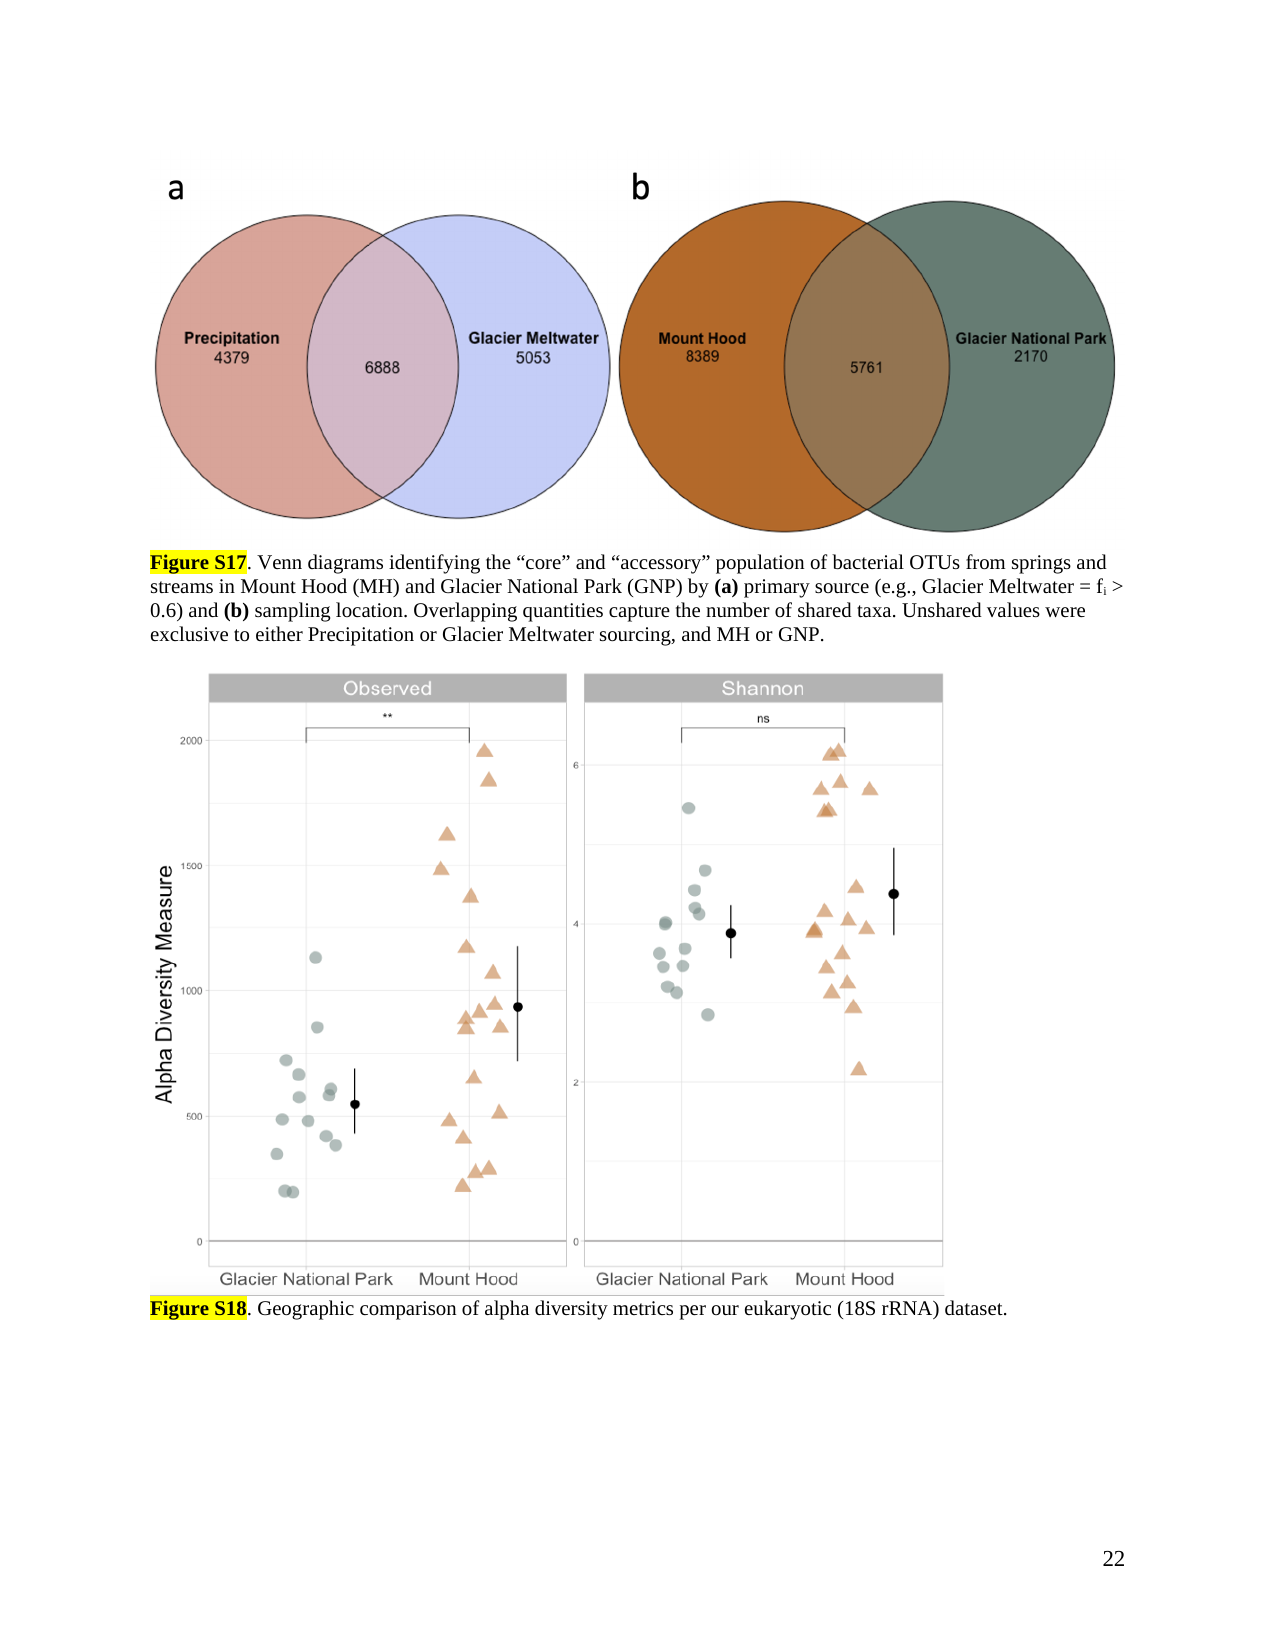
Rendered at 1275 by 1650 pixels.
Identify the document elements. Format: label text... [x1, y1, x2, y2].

text Figure S17. Venn diagrams identifying the “core” and “accessory” population of bacterial OTUs from springs and streams in Mount Hood (MH) and Glacier National Park (GNP) by (a) primary source (e.g., Glacier Meltwater = fi > 0.6) and (b) sampling location. Overlapping quantities capture the number of shared taxa. Unshared values were exclusive to either Precipitation or Glacier Meltwater sourcing, and MH or GNP. [150, 550, 1125, 646]
picture [150, 150, 1125, 550]
picture [150, 670, 945, 1296]
text Figure S18. Geographic comparison of alpha diversity metrics per our eukaryotic (18S rRNA) dataset. [247, 1296, 1125, 1320]
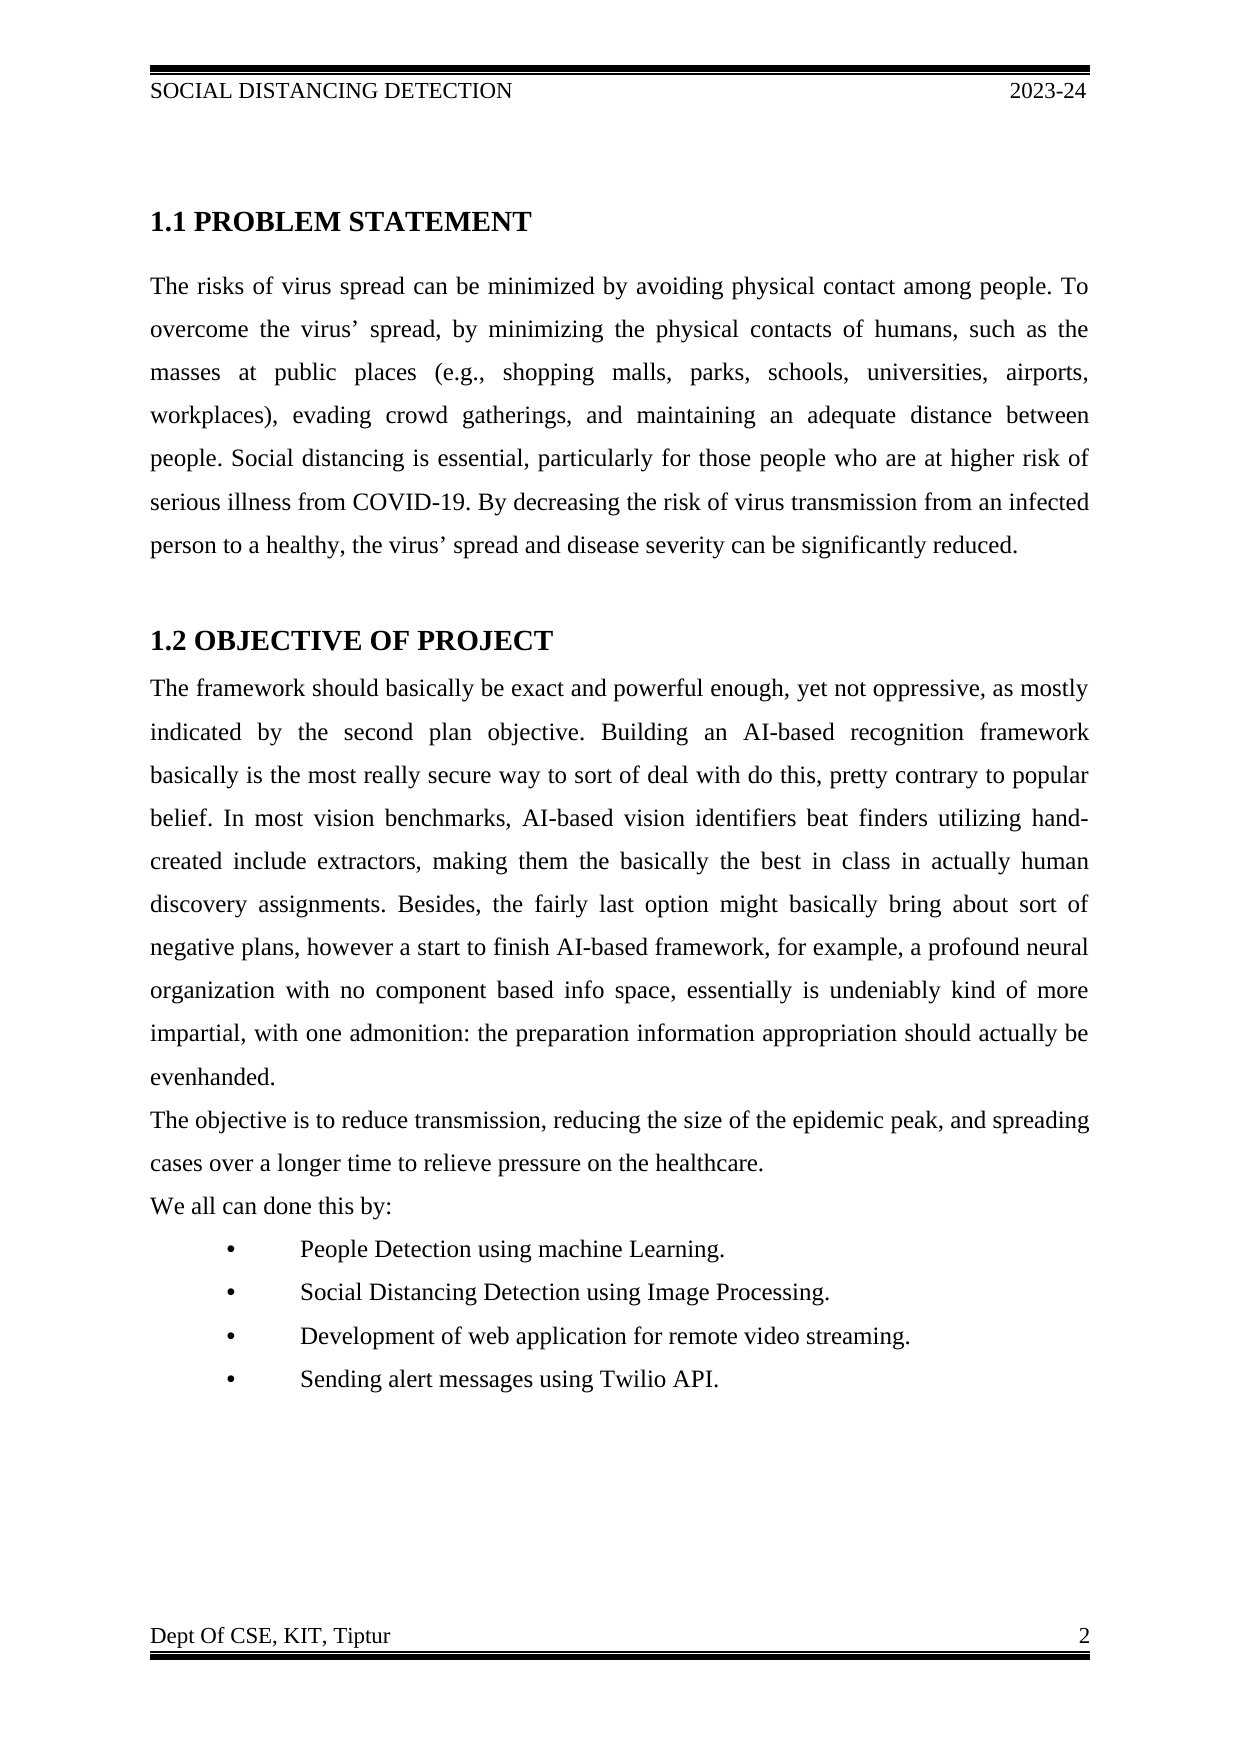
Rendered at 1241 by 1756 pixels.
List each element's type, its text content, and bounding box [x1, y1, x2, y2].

▸ **Required work**: Retype the records above exactly, and keep any picture out of what you write.

▸ **Exercise output**:
Rendered at 1275 by 1650 pixels.
Identify the document elements. Format: label text... [x1, y1, x2, y2].

text Figure S17. Venn diagrams identifying the “core” and “accessory” population of bacterial OTUs from springs and streams in Mount Hood (MH) and Glacier National Park (GNP) by (a) primary source (e.g., Glacier Meltwater = fi > 0.6) and (b) sampling location. Overlapping quantities capture the number of shared taxa. Unshared values were exclusive to either Precipitation or Glacier Meltwater sourcing, and MH or GNP. [150, 550, 1125, 646]
picture [150, 150, 1125, 550]
picture [150, 670, 945, 1296]
text Figure S18. Geographic comparison of alpha diversity metrics per our eukaryotic (18S rRNA) dataset. [247, 1296, 1125, 1320]
Rendered at 1241 by 1756 pixels.
List each element's type, its text content, and bounding box [x1, y1, x2, y2].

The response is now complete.